Ho
girato lo sguardo su Nicolò seduto a fianco e ho visto i suoi occhi da piccolo uomo
perdersi nel vuoto, seguendo paesaggi e futuro che io non vedevo. Ho pensato a
cosa starà fantasticando, dove sarà la sua mente. Sicuramente in mondi di felicità,
giochi e lieve malinconia e tanti futuri possibili.
Quando
avevo quattordici anni avevo anch’io lo sguardo perso e pensavo a cosa sarei
diventato, che strade avrei percorso, che vita avrei potuto avere. Quale universo avrei
vissuto?
Nel
1970 non riuscivo ad immaginare come sarei stato a sessant’anni nel duemilasedici.
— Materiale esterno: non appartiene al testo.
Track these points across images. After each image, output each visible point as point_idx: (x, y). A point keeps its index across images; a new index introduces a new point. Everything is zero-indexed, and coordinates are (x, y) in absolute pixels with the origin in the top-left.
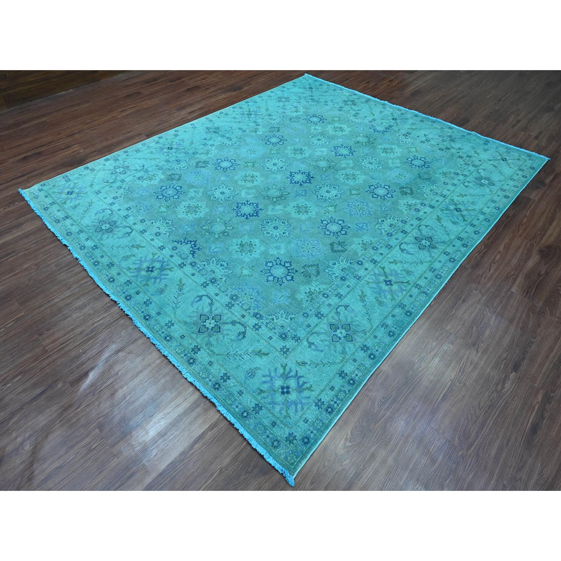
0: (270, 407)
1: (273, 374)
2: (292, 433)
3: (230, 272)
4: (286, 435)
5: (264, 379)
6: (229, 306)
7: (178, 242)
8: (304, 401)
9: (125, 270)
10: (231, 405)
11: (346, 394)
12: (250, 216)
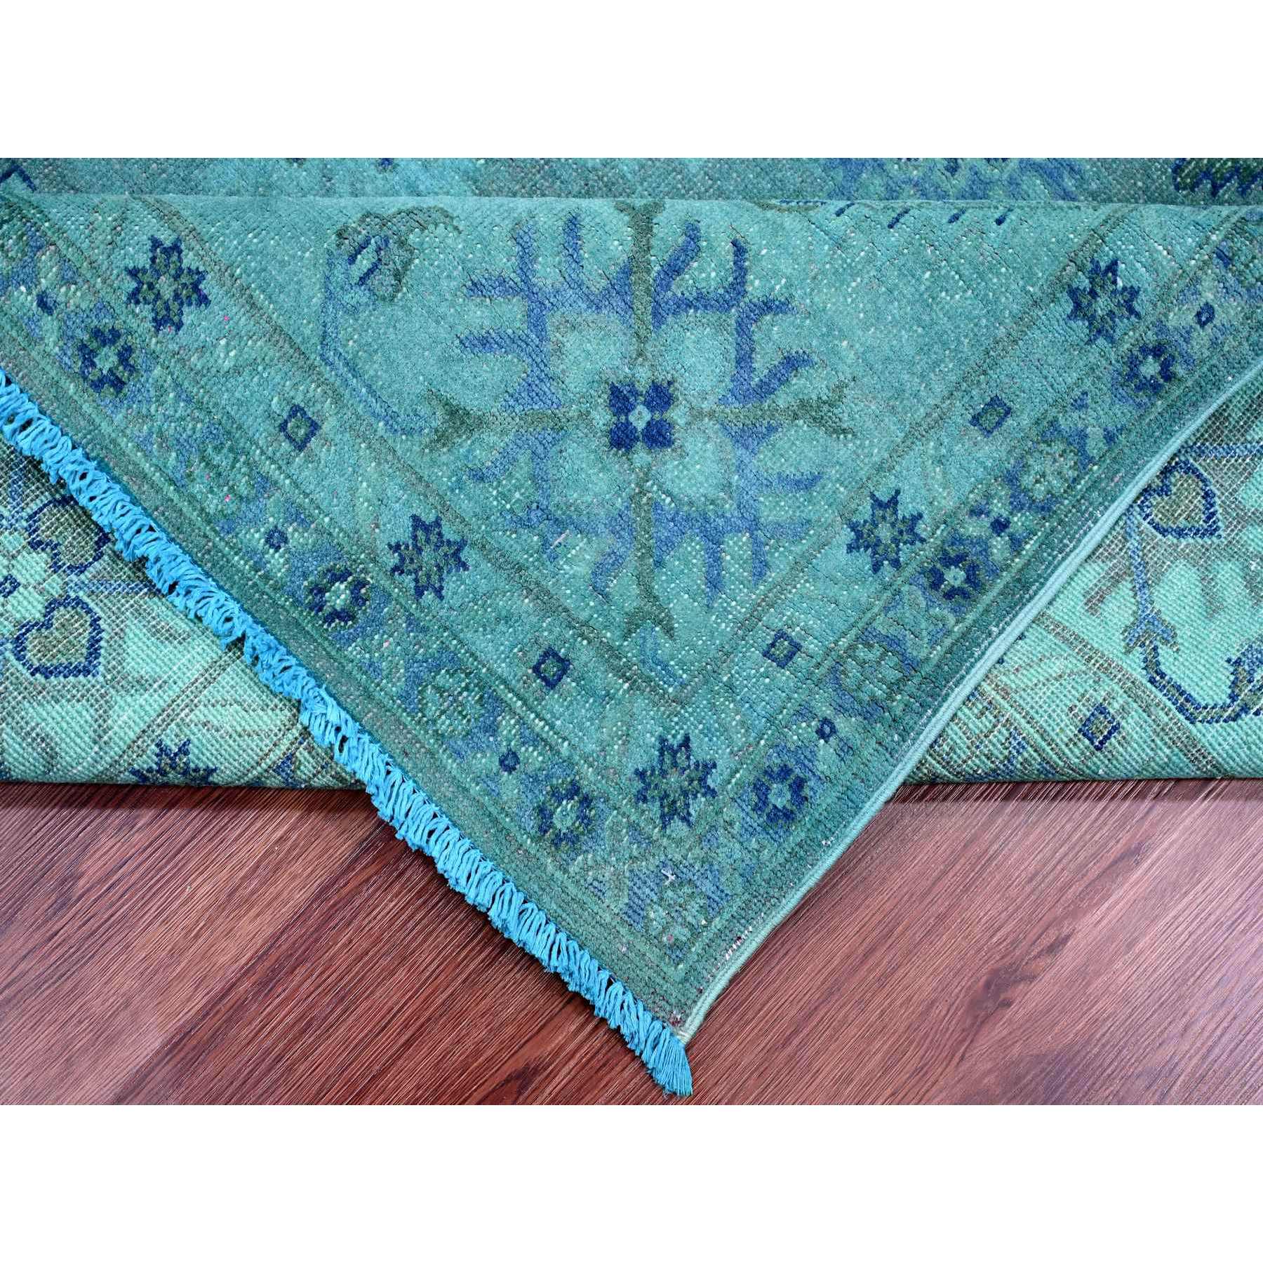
0: (520, 545)
1: (547, 272)
2: (686, 742)
4: (642, 755)
5: (478, 316)
8: (774, 509)
10: (229, 523)
11: (1084, 461)
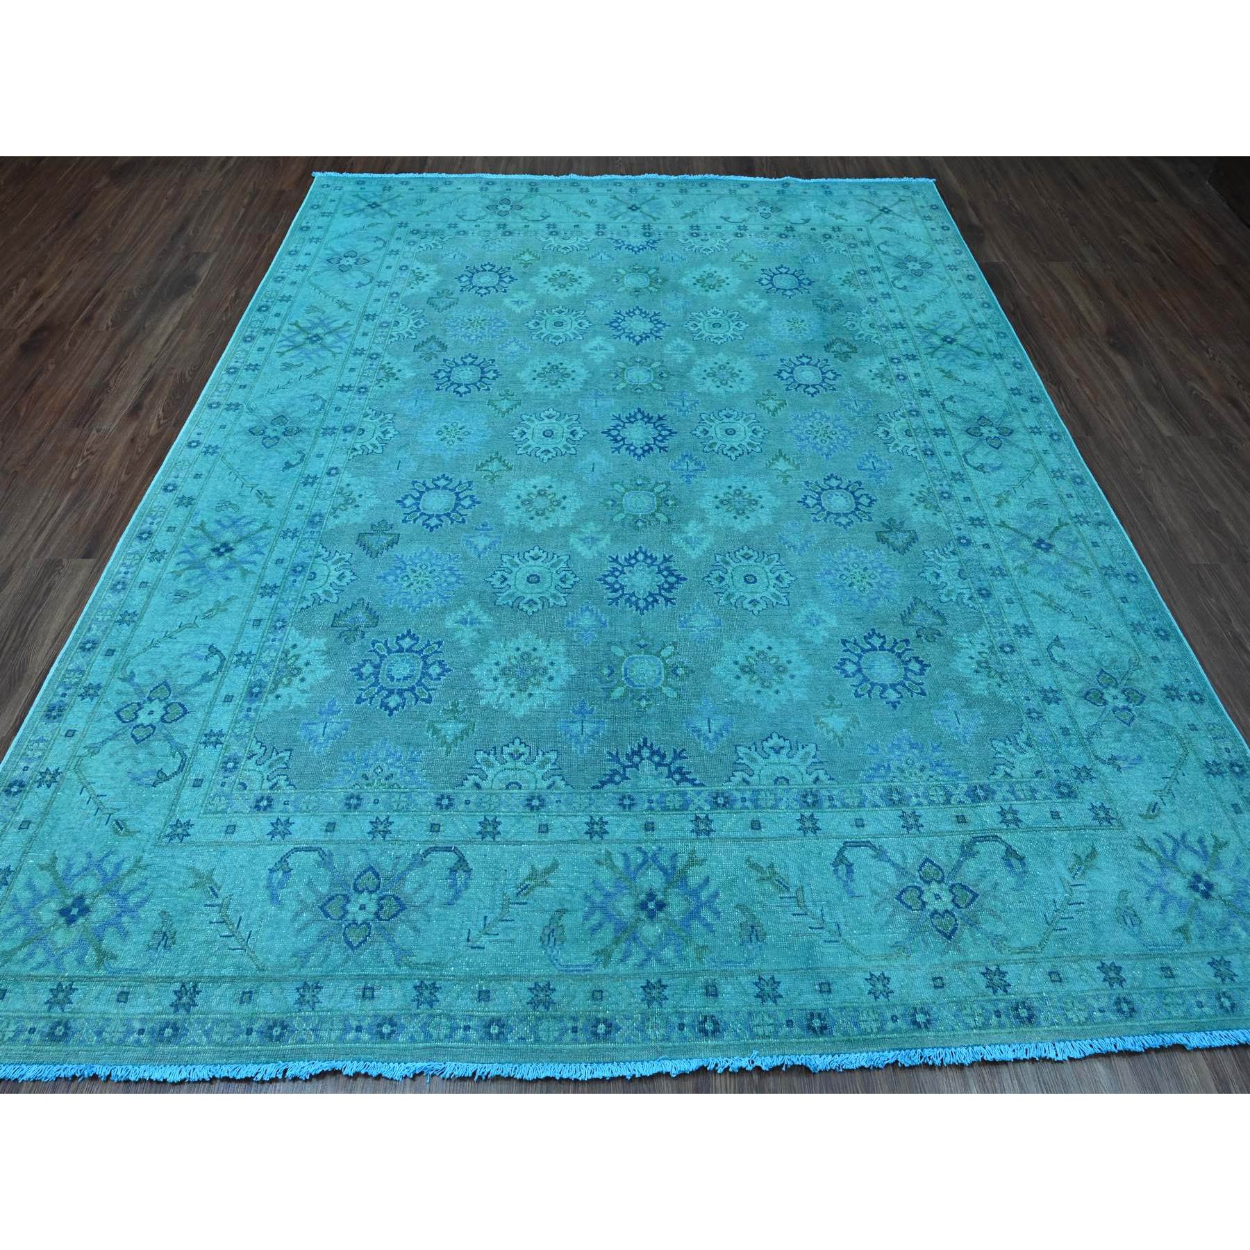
0: (1229, 943)
1: (1151, 880)
3: (811, 748)
5: (1155, 904)
6: (912, 823)
7: (611, 781)
9: (600, 970)
10: (1189, 1013)
12: (669, 590)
Pensavo a cosa avrei potuto scegliere , se fossi stato ricco o povero, sposato
o no, (a figli non riuscivo proprio ad immaginare) ancora in buona salute e
magari se fossi stato ancora vivo.
Oggi
posso dire che l’universo in cui vivere era solo questo, le scelte le ho fatte
ma tante sono state obbligate dalla catena umana che vive intorno a me, che ti
vuole bene, che non ti sopporta, alla quale tu non interessi, quella che ti
ama, quella che ti stima, quella che è felice per i tuoi traguardi e quella a
cui non frega niente di te e di nessuno.
Fra
tutto questo ci sono i punti fermi, la famiglia, i nipoti, le persone che ho amato
e non ci sono più, le persone che ho amato e che un universo parallelo ha risucchiato
via, le persone che amo e che mi sono attorno. Poi gli amici, pochi, che so essere
presenti sempre, anche quando non ci si vede per un po’ di tempo, ma hanno un
segno sulla mia anima che vibra ogni volta che un pensiero li sfiora e che ad
ogni incontro, nel tempo e nello spazio, portano leggerezza e calore.